Prototype Festival: "Sunken Cathedral" by Bora Yoon at La Mama
by Steven Pisano
Photos by Cory Weaver/Prototype
If you could videotape and then three-dimensionally play back for an audience one of your recent dreams, it might look like Bora Yoon’s Sunken Cathedral, presented at La Mama last week as part of the ongoing Prototype Festival.
Yoon is fascinated with the subconscious, the hidden side of us that lurks below our everyday awareness yet nonetheless influences who we are in our waking lives. In a voiceover early in the show, Yoon says: “The architecture of the mind is an infinite space.”
Deliberately sharing the same title as a prelude by Claude Debussy (“La cathédrale engloutie”), Sunken Cathedral is not an opera, nor a concert, nor a work of musical theater. It does feature, among other things, a violin, Tibetan bowls, empty tin cans, a metronome (from Yoon’s childhood, we are told), and hand clapping. There is also Yoon’s marvelous ethereal singing, which is worth the price of admission alone.
Accompanying the music were gorgeous surrealist projections featuring the kinetic sculptures of South Korean artist U-Ram Choe. There was also dancing and drumming by Vong Pak, dressed in a Korean folk costume, a long ribbon snaking from the top of his hat (known as a sangmo).
Yoon has described herself as a “sound artist,” and during a Q&A after the Saturday matinee performance, director Glynis Rigsby spoke of how the show was put together over the last several years more like a painting than anything else, arranging colors and shapes in sound.
The stage was filled with evocative objects. Circles of wood bisected the stage. The hammers of a piano hung on a wall like a freeform sculpture. A grandfather clock served as a portal through which the performers passed back and forth (think Alice in Wonderland, or C.S. Lewis’s Wardrobe). Projections of stars on the walls wheeling away like galaxies, or a school of giant squid.
Interrupting one extended passage of trance-like singing, during which Yoon is seen preparing a meal as if she just got home from work, we hear the abrupt squawk of an answering machine message. It's Bora’s mother, who asks: “Bora, how are you?” The audience laughs. This is what our lives are like: in the midst of our private realms of thought, we are interrupted by phones, by mundane obligations, by our mothers checking up on us.
But as effective as Sunken Cathedral is musically, it is less clear how this aural landscape works as theater. Without narrative or human emotion, it is hard for an audience to invest itself. Perhaps I'm too traditional, but in the best performances, the performer(s) and the audience embark on a shared experience together. An audience that can share the performer’s “story,” for lack of a better term, makes that story their own. An audience that doesn't understand the performer's private symbolism can enjoy it's surface virtues, but ultimately cannot internalize it. We become voyeurs, passively looking in through the window.

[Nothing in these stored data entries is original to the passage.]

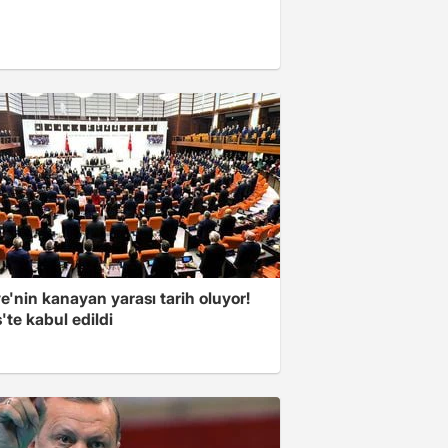
e'nin kanayan yarası tarih oluyor!
'te kabul edildi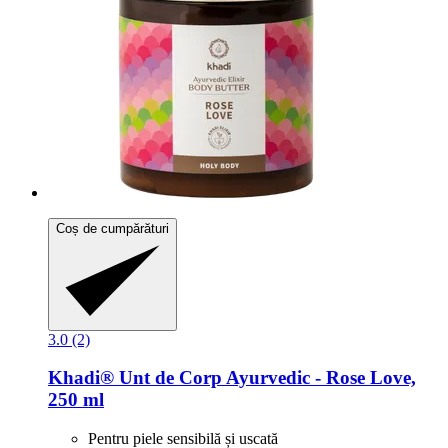
Coș de cumpărături
3.0 (2)
Khadi®
Unt de Corp Ayurvedic -​ Rose Love,
250 ml
Pentru piele sensibilă și uscată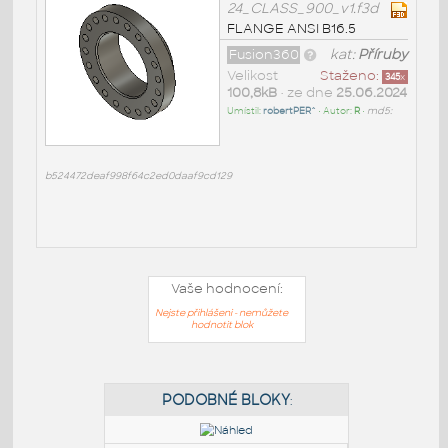
24_CLASS_900_v1.f3d
FLANGE ANSI B16.5
Fusion360
kat:
Příruby
Velikost
Staženo:
345
x
100,8kB
• ze dne
25.06.2024
Umístil:
robertPER^
• Autor:
R
•
md5:
b524472deaf998f64c2ed0daaf9cd129
Vaše hodnocení:
Nejste přihlášeni - nemůžete
hodnotit blok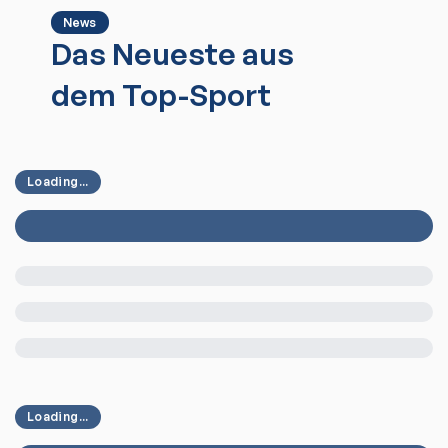
News
Das Neueste aus
dem Top-Sport
Loading...
Loading...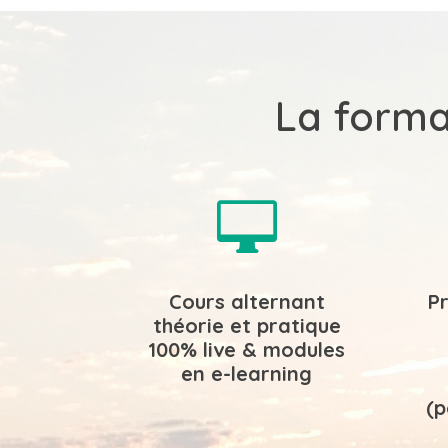
La forma

Cours alternant
P
théorie et pratique
100% live & modules
en e-learning
(p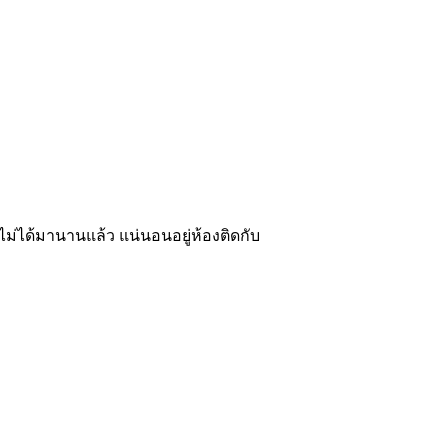
ม่ได้
มานานแล้ว แน่นอนอยู่ห้องติดกับ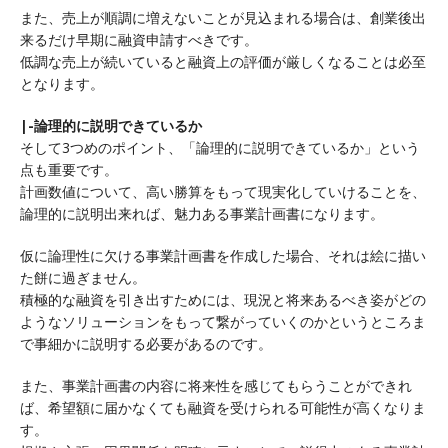
また、売上が順調に増えないことが見込まれる場合は、創業後出
来るだけ早期に融資申請すべきです。
低調な売上が続いていると融資上の評価が厳しくなることは必至
となります。
|-論理的に説明できているか
そして3つめのポイント、「論理的に説明できているか」という
点も重要です。
計画数値について、高い勝算をもって現実化していけることを、
論理的に説明出来れば、魅力ある事業計画書になります。
仮に論理性に欠ける事業計画書を作成した場合、それは絵に描い
た餅に過ぎません。
積極的な融資を引き出すためには、現況と将来あるべき姿がどの
ようなソリューションをもって繋がっていくのかというところま
で事細かに説明する必要があるのです。
また、事業計画書の内容に将来性を感じてもらうことができれ
ば、希望額に届かなくても融資を受けられる可能性が高くなりま
す。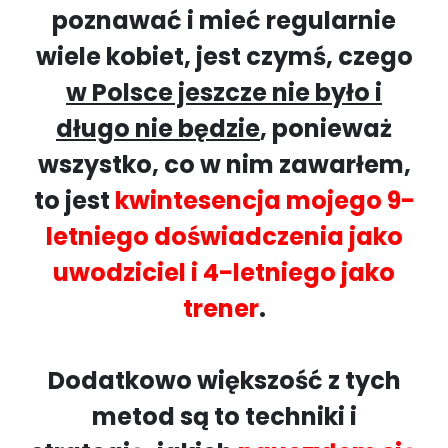
poznawać i mieć regularnie
wiele kobiet, jest czymś, czego
w Polsce jeszcze nie było i
długo nie będzie
, ponieważ
wszystko, co w nim zawarłem,
to jest
kwintesencja mojego 9-
letniego doświadczenia jako
uwodziciel i 4-letniego jako
trener
.
Dodatkowo większość z tych
metod są to techniki i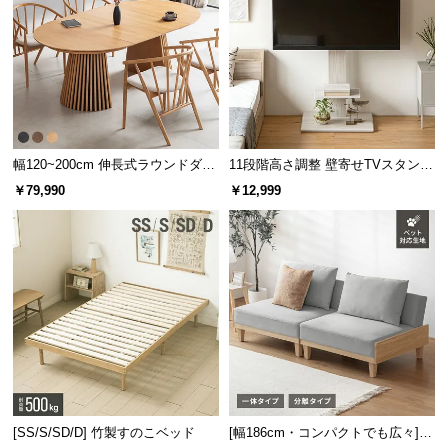
幅120~200cm 伸長式ラウンドダイ
11段階高さ調整 壁寄せTVスタンド
ニングテーブル 6人掛け 天然木突
キャスター付き 上下左右角度調節
￥79,990
￥12,999
板 美しい格子デザイン
機能
[SS/S/SD/D] 竹製すのこベッド
[幅186cm・コンパクトでも広々] 3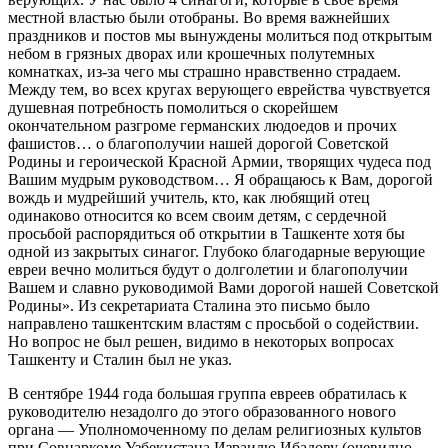
местной властью были отобраны. Во время важнейших
праздников и постов мы вынуждены молиться под открытым
небом в грязных дворах или крошечных полутемных
комнатках, из-за чего мы страшно нравственно страдаем.
Между тем, во всех кругах верующего еврейства чувствуется
душевная потребность помолиться о скорейшем
окончательном разгроме германских людоедов и прочих
фашистов… о благополучии нашей дорогой Советской
Родины и героической Красной Армии, творящих чудеса под
Вашим мудрым руководством… Я обращаюсь к Вам, дорогой
вождь и мудрейший учитель, кто, как любящий отец
одинаково относится ко всем своим детям, с сердечной
просьбой распорядиться об открытии в Ташкенте хотя бы
одной из закрытых синагог. Глубоко благодарные верующие
евреи вечно молиться будут о долголетии и благополучии
Вашем и славно руководимой Вами дорогой нашей Советской
Родины». Из секретариата Сталина это письмо было
направлено ташкентским властям с просьбой о содействии.
Но вопрос не был решен, видимо в некоторых вопросах
Ташкенту и Сталин был не указ.
В сентябре 1944 года большая группа евреев обратилась к
руководителю незадолго до этого образованного нового
органа — Уполномоченному по делам религиозных культов
при Совнаркоме Узбекистана Израилю Ибадову (очевидно,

In the original Breton myth on which Debussy’s piece was based a century ago, there is a cathedral immersed in the sea near the coastal town of Ys, which magically rises up out of the depths on clear days, when one can hear on the wind the sounds of bells and priests chanting before the cathedral sinks down again below the dark waves. In much the same dreamlike way, Bora Yoon’s Sunken Cathedral rises up to intrigue us, to entertain us, to enthrall us with its mysterious beauty. Then it too sinks back down, to be forgotten until another day.